Magazine Article | June 1, 2002

Had Your Fill Of Filing Cabinets?

Source: Field Technologies Magazine

Armed with forms processing software, the services group for $1.8 billion Capital City Bank anticipates a 25% reduction in filing-related labor.

Integrated Solutions, June 2002

Banks are bastions of security. Vaults, safes, and armored trucks - these symbols of protection are commonly associated with banking institutions. But, despite the insistence on only authorized withdrawals, banks don't have to retain every scrap of paper that goes in.

At Capital City Services Co., a wholly owned subsidiary of Capital City Bank (Tallahassee, FL), the vaults for document storage came in the form of more than 100 fireproof filing cabinets. As the bank's central support office, Capital City Services processes paperwork from all 55 locations across 22 counties in Florida, Georgia, and Alabama. In its filing cabinets, the services group had been storing all of the documents associated with customer transactions for checking, savings, and credit cards, as well as for loan accounts. Says Cynthia Pyburn, senior VP of bank operations, "A request for a document meant that we had to find it in the filing cabinet, pull it, fax it, and refile it. In some cases we had to photocopy it before we faxed it."

Scan Files For Hands-Off Indexing
To lessen its reliance on paper-based filing and to make documents readily available, Capital City Services brought in SERdistiller, a forms processing software package from SER Solutions, Inc. (Dulles, VA). Staff members now scan documents and forward them electronically to SERdistiller, which classifies documents according to content before extracting text for indexing. The indexing functions alleviate the need for services staff to pull up every scanned document and manually enter information. SERdistiller includes forms recognition tools that accommodate structured, loosely structured, and unstructured forms. Included in the indexing mix that SERdistiller now handles are some particularly troublesome documents. Says Russell Grosvenor, president of Capital City Services, "Loan applications often include materials that are not fixed forms. Documents from insurance providers, for example, can contain different, additional paragraphs and sections."

Keep Staff Working, Not Walking
With SERdistiller now indexing Capital City's documents at an 80% to 85% recognition rate, the staff has to manually index only 15% to 20% of the scanned information. That translates into significant labor savings, considering Capital City Services sends 60,000 documents through the imaging process each month. Those labor savings won't be realized, however, until the bank completes back file conversion of documents formerly stored in paper form. "Once we finish back file conversion, we expect to scan and index documents with a 25% reduction in labor," says Pyburn.

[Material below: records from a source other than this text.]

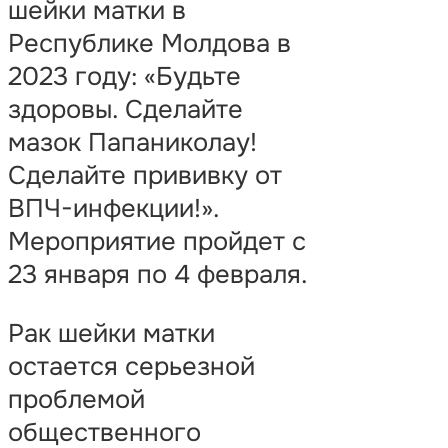
шейки матки в
Республике Молдова в
2023 году: «Будьте
здоровы. Сделайте
мазок Папаниколау!
Сделайте прививку от
ВПЧ-инфекции!».
Мероприятие пройдет с
23 января по 4 февраля.
Рак шейки матки
остается серьезной
проблемой
общественного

As for the less than 100% recognition rate, Grosvenor explains that 80% to 85% is high enough. "With any recognition product, the key is to be accurate," he says. "When we initially installed SERdistiller, we had higher recognition rates - perhaps in the high 90s. But, there were errors. The 80% to 85% rate we're achieving after retuning the system reflects nearly perfect recognition."

The ability to e-mail documents has also led to faster response to requests. "We used to take up to five days to respond to a non-urgent research request. Today, we respond in as little as five minutes," Pyburn says.

The electronic solution has enabled the services group to scale back paper retention. "We'll never completely eliminate paper," Grosvenor admits. "You have to keep the loan note, for example. You need that if you go to court." Even though Capital City offers comprehensive banking services, it has identified only five or six kinds of paper documents that must be retained. "All others will be scanned, indexed, and then destroyed," says Pyburn.